## REQUEST A
Summarize the pointer-comparison message in two sentences.
## REQUEST B
In the records, rewrite the lines from the one with "Dŕžava Slovensko" through the end with "Covid-19" changed to "COVID-19" and everything else left as is.

## SOURCE DOCUMENT
__________

From: Thiago Macieira <thiago_at_[hidden]>
Date: Mon, 15 Sep 2025 07:54:19 -0700
On Monday, 15 September 2025 06:59:34 Pacific Daylight Time Nate Eldredge via
Std-Discussion wrote:
> Cost. std::less may be more expensive than < , and the programmer should
> not have to pay that cost for the common case of comparing pointers within
> the same array.

There may be a higher cost to compile, but runtime the cost should be exactly
the same.

> The classic example was x86-16 with the "compact" or "large" code models, in
> which a data pointer is a "far" pointer consisting roughly of struct {
> unsigned offset; unsigned segment; };. (Here `unsigned` is 16 bits.) A
> 20-bit linear address is formed by (unsigned long)segment << 4 + offset.
>
> In these code models, every individual array exists within a single segment
> (and so is limited to 65535 bytes) but distinct arrays may be in different
> segments. So p1 < p2 can simply compare the offset parts, because the
> segments must agree if they point within the same array, which costs one
> cheap 16-bit compare instruction (cmp si, di). But std::less<T *>{}(p1,
> p2) must compute and compare the linear addresses, requiring several shifts
> and 32-bit adds, and being about an order of magnitude slower and larger.

__________

## EXCERPTED DATA
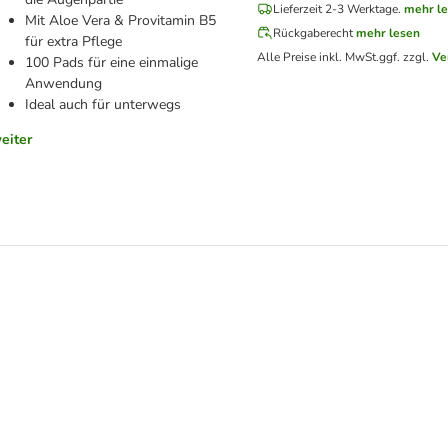
Lieferzeit 2-3 Werktage.
mehr l
Mit Aloe Vera & Provitamin B5
Rückgaberecht
mehr lesen
für extra Pflege
Alle Preise inkl. MwSt.
ggf. zzgl.
Ve
100 Pads für eine einmalige
Anwendung
Ideal auch für unterwegs
eiter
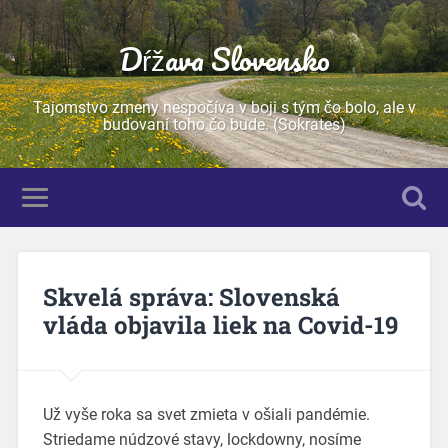
Dŕžava Slovensko
Tajomstvo zmeny nespočíva v boji s tým čo bolo, ale v
budovaní toho čo bude. (Sokrates)
Skvelá správa: Slovenská
vláda objavila liek na Covid-19
Už vyše roka sa svet zmieta v ošiali pandémie.
Striedame núdzové stavy, lockdowny, nosíme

__________

## EXERCISE ANSWER A
Nate Eldredge argues that std::less may cost more than < and gives the example of x86-16 "compact" or "large" code models. There, p1 < p2 needs only one cheap 16-bit compare of offsets, while std::less must compute and compare linear addresses and is about an order of magnitude slower and larger, but Thiago Macieira replies that any added cost should come at compile time, with runtime cost exactly the same.

## EXERCISE ANSWER B
Dŕžava Slovensko
Tajomstvo zmeny nespočíva v boji s tým čo bolo, ale v
budovaní toho čo bude. (Sokrates)
Skvelá správa: Slovenská
vláda objavila liek na COVID-19
Už vyše roka sa svet zmieta v ošiali pandémie.
Striedame núdzové stavy, lockdowny, nosíme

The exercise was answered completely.